David Cameron personally sent a letter to the president of the European council arguing that offshore trusts shouldn’t be subjected to new transparency laws.
The letter which was sent in 2013 to the then president Herman Van Rompuy came as the EU was putting together plans to publish a public register with the names of people who own trusts.
A trust is an organisation that controls money or property on behalf of someone else. They can sometimes be used to hide assets offshore.
2013 was a very important year for people who want to stop tax avoidance. In June of that year David Cameron used his position as host of the G8 summit in Lough Erne to set out plans to make it easier for people to find out who holds assets in offshore companies. The EU thought Cameron’s plan was good, but it wanted to go one step further — it wanted to force offshore trusts to become more transparent as well as companies.
This is where Cameron stepped in.
In his letter he said that it might not be appropriate to force trust to become transparent and that it was important to recognise the differences between companies and trusts. Cameron didn’t elaborate on what those differences are and why they are relevant.

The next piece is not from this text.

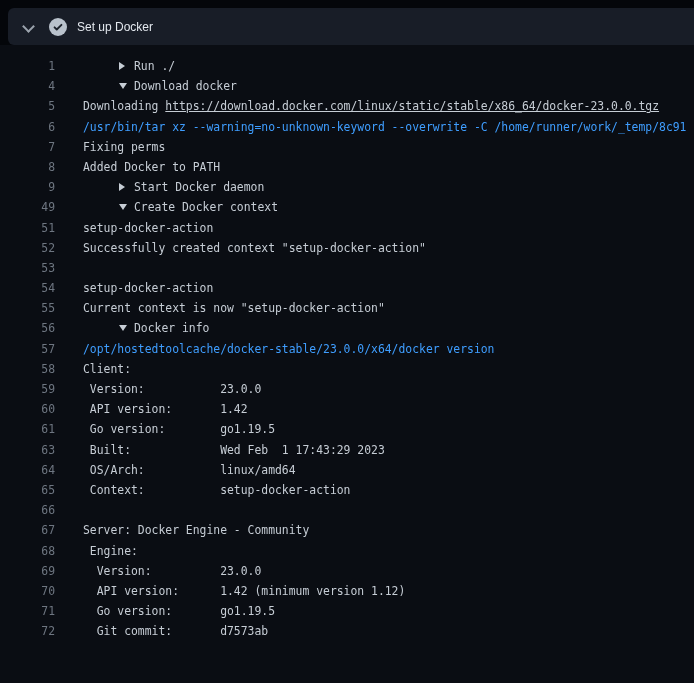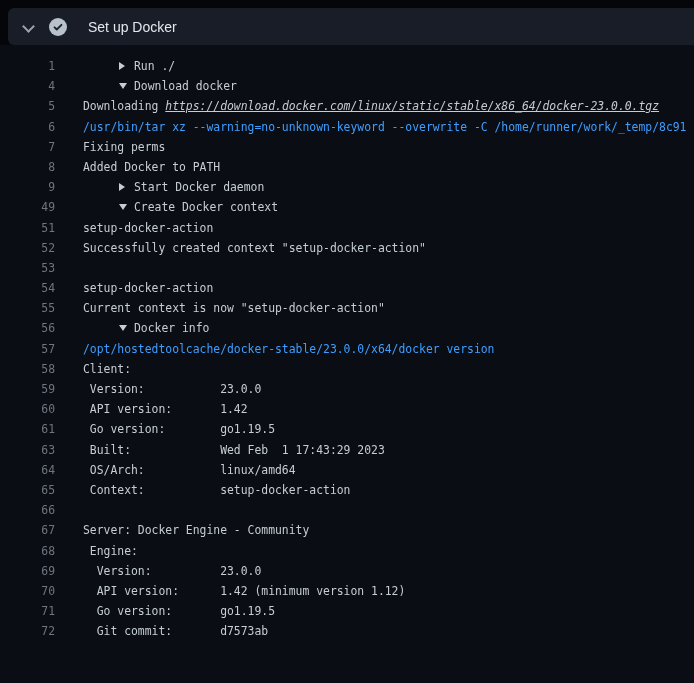"Set up Docker" .title { font-size: 14px -> 12px; margin-left: 21px -> 10px }
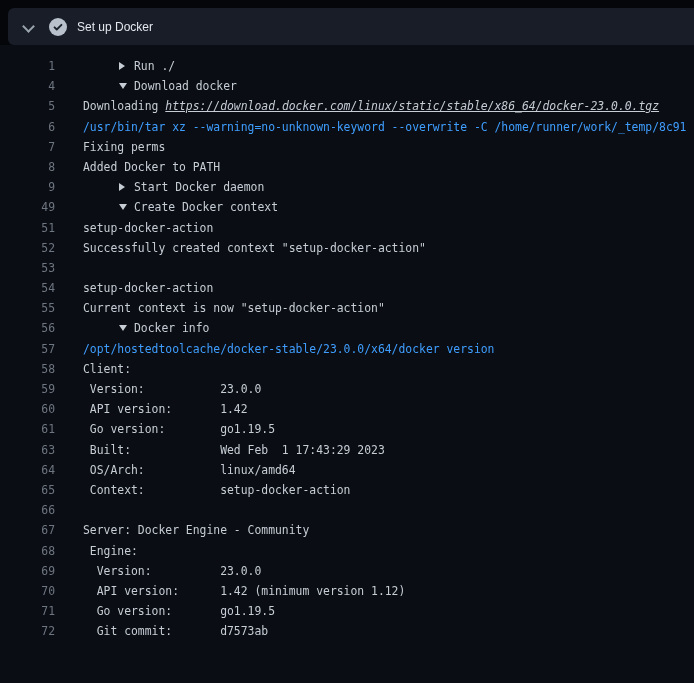"https://download.docker.com/linux/static" .link { font-style: italic -> none }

Here is the relevant bit from the letter.
Cameron’s letter annoyed Judith Sargentini, the Dutch MEP who led the team drafting the new laws. She told the Financial Times that she saw Cameron’s position as “a danger and a possible loophole.” She also said that that some EU countries thought not scrutinising trusts would be an “underhand way for the UK to get an advantage.”
It appears that Cameron’s letter had the desired effect. When the new transparency laws were introduced last year, they made clear that companies are going to have to reveal their true owners, but didn’t require the same thing from trusts.
The release of the Panama Papers data dump, that revealed the full extent of Cameron’s late father’s involvement with an offshore fund that was set up in Panama by law firm law firm Mossack Fonseca means that people are starting to look closely at Cameron’s opinions on offshore companies and trusts.
A government spokesman told the Guardian yesterday that the reason Cameron wrote the letter was because he was concerned that if countries tried to force trusts to become more transparent it would “detract from other aims he felt were more important, such as tackling shell companies whose ultimate owners are hidden.”